Sikkim offers the magical feel of a Himalayan fairytale land, where the intermingling of various communities though having adopted the ever changing scenario of external influences have retained their ethnic identities while following the religion that they originally belong to. The festivals in Sikkim are either related to their ethnic culture or the religions that they presently follow. Following are the major festivals of Sikkim.
Panglhabsol (End of August)
An important feature of the celebration is the spectacular Warrior Dance with intricate steps and leaps accompanied by martial war–cries. This festival marks the worship of the guardian deity Mount Khangchendzonga. The guardian deity is portrayed by a masked lama dancer as a fiery red–faced deity wearing a crown of five skulls and riding a snow lion.
Bhum–Chu (January and February)
Held at the Tashiding Monastery in West Sikkim. The abbot of the monastery unveils a pot of holy water. The level of water in the pot signifies the condition of the State for the coming year. Bhum means “Pot/ Vase” while Chu means “Water”. Over flow or too little water signifies a disturbed year while if the water is full then it means peace and prosperity. A part of the holy water is distributed amongs the participants and then the pot is replenished with more water from river and sealed at the end of festival to be opened again in next Bhum–Chu festival
Signifies the descent of Lord Buddha from heaven Lha means “Heaven” while Bab means “Descent”.
Saga Dawa (May and June)
Marks the life history of Lord Buddha explaining various stages of his life – his birth, his enlightment and his attainment to nirvana.
Tendong Lho–Rum Faat (August)
Specific to Lecpha tribes, this festival is celebrated at Tendong Hill remembering the legend at which the Lepcha tribes were saved by this hill from the deluge when the whole world was flooded– similar to Noah’s ark in Bible. Legend goes on to say that this hill had risen like a horn during the great flood to same the Lepcha tribes.
Drukpa Tseshi (August)
This festival is celebrated in the memory of first teaching sermon of Lord Buddha where he had preached the “Noble Truth” to his first disciples at Sarnath. The prayers are held at Gangtok and at Muguthang – North Sikkim followed by Yak race.
(December/ January): Held at Rumtek Monastery, Lingdum Monastery and Phodong Monastery on the 28th and 29th Day of the eleventh month of the Lunar Calendar.
Loosoong (December/ January)
This Bhutia festival marks the end of harvest season Religious dances symbolishes the victory of good over evil which are performed at Tsug Lakhang Monastery, Phodong Monastery and Rumtek Monastery. Archery competitions are held amidst feasting and merry making.

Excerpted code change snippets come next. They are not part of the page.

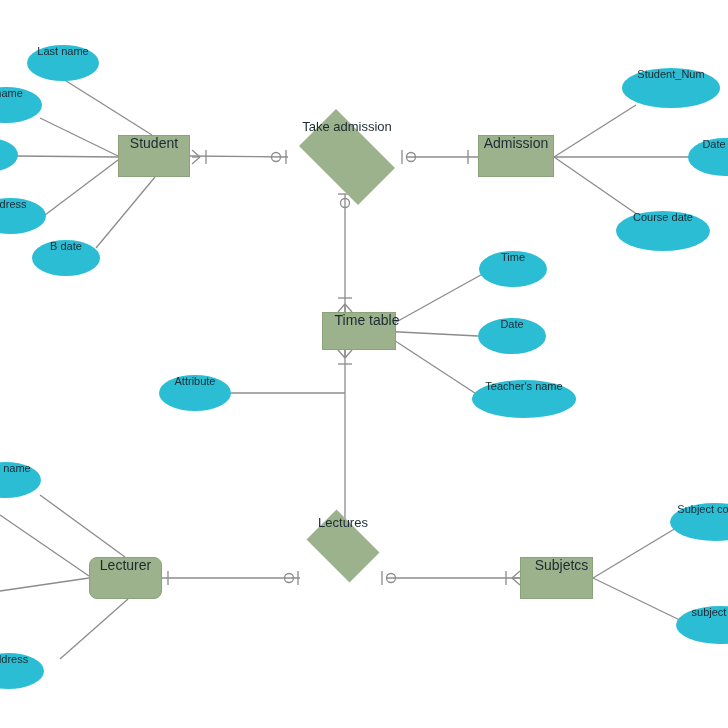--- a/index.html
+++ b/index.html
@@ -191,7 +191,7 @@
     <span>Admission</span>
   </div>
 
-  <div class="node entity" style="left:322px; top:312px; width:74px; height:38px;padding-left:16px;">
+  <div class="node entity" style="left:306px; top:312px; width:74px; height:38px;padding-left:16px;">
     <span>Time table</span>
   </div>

It marks a beginning of Tibetan New Year. Celebrated with feasting and merrymaking.
Dasain (October): Dasain is the main festival of Hindu Nepalese in Sikkim. It signifies the victory of good over evil. The elders of the family apply “Tika” on the fore head of the youngsters and bless them.
Tihaar (October or November)
Festival of lights and merrymaking as celebrated throughout India by the Hindus. In Sikkim it is celebrated by Hindu Nepalese and Indian plainsmen who have settled permanently.
Maghe Sankranti (Mid–January)
Celebrated by Nepalese, where it is marked by taking the early morning bath. Merry making and feasting mainly with delicacies like sweet potato and underground tubers.
Festivals of Christians all over the world. In Sikkim this festival is greatly celebrated with pomp and merrymaking. It is great to see the streets crowded by youngsters during night – time singing “Carols”. And visiting the houses of fellow Christians. It signifies the equality of both poor and rich honestly exemplifying by being the true follower of Christ. The soft hymns with melodious music are greatly influenced by the backdrop of cold and chilly wintry nights. These days it is common to see many tourists from all over India and aboard as–well to experience the Christmas eve at the Hilly Kingdom and get the blessed gifts from Santa Claus. Every Christian in Sikkim decorates their houses and erects the Christmas tree by selecting the best possible branch of pine trees.